6. A D.C. power source as claimed in claim 2 or 3 in which the adjustable D.C. source comprises a potentiometer having tappings and a switch for selecting between the tappings to provide different voltages between the said two terminals.

7. A D.C. power source as claimed in claim 4 or 6 in which a voltage stabilizing device is connected across the supply to the potentiometer so as to stablize the potentiometer voltage and therefore the output from the said adjustable voltage D.C. source.

8. A D.C. power source as claimed in claim 7 in which a capacitor is included therein and the voltage across the capacitor is used to determine the voltage between the two terminals of the adjustable voltage D.C. source and a discharge circuit is provided together with a switch for discharging the capacitor in accordance with a given decay characteristic determined by the characteristics of the discharge circuit when the switch is closed.

9. A D.C. power source as claimed in claim 8 when serving as the power supply for a motorized model wherein the switch is in the form of a push button operated switch, so that the model which will normally travel at a speed determined by the particular setting of the adjustable voltage supply can be braked by simply depressing the push button operated switch, thereby causing the capacitor within the D.C. source to be discharged according to the decay characteristic.

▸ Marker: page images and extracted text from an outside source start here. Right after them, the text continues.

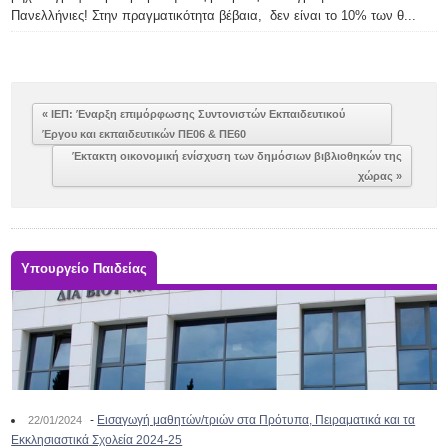
Πανελλήνιες! Στην πραγματικότητα βέβαια, δεν είναι το 10% των θ...
« ΙΕΠ: Έναρξη επιμόρφωσης Συντονιστών Εκπαιδευτικού
Έργου και εκπαιδευτικών ΠΕ06 & ΠΕ60
Έκτακτη οικονομική ενίσχυση των δημόσιων βιβλιοθηκών της
χώρας »
Υπουργείο Παιδείας
-
Εισαγωγή μαθητών/τριών στα Πρότυπα, Πειραματικά και τα
22/01/2024
Εκκλησιαστικά Σχολεία 2024-25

10. A D.C. power source as claimed in claim 9 in which the rate of discharge of the discharge circuit is adjustable so that different rates of decay and therefore different braking simulations can be obtained.

11. A D.C. power source as claimed in claim 9 or 10 in which the capacitor is charged through a charging circuit having a significant time constant so that a relatively slow rate of acceleration can be simulated which improves the realism of an operating model.

12. A D.C. power source as claimed in claim 11 in which there is provided an adjustable charging circuit so that the rate of acceleration from a braked condition can be controlled and set to a desired level consistent with the model which is being controlled.

13. D.C. power sources for model control constructed and arranged to operate substantially as herein described with reference to and as illustrated in Figures 1 and 2 or Figures 3 and 4 or Figures 5 and 6 of the accompanying drawings.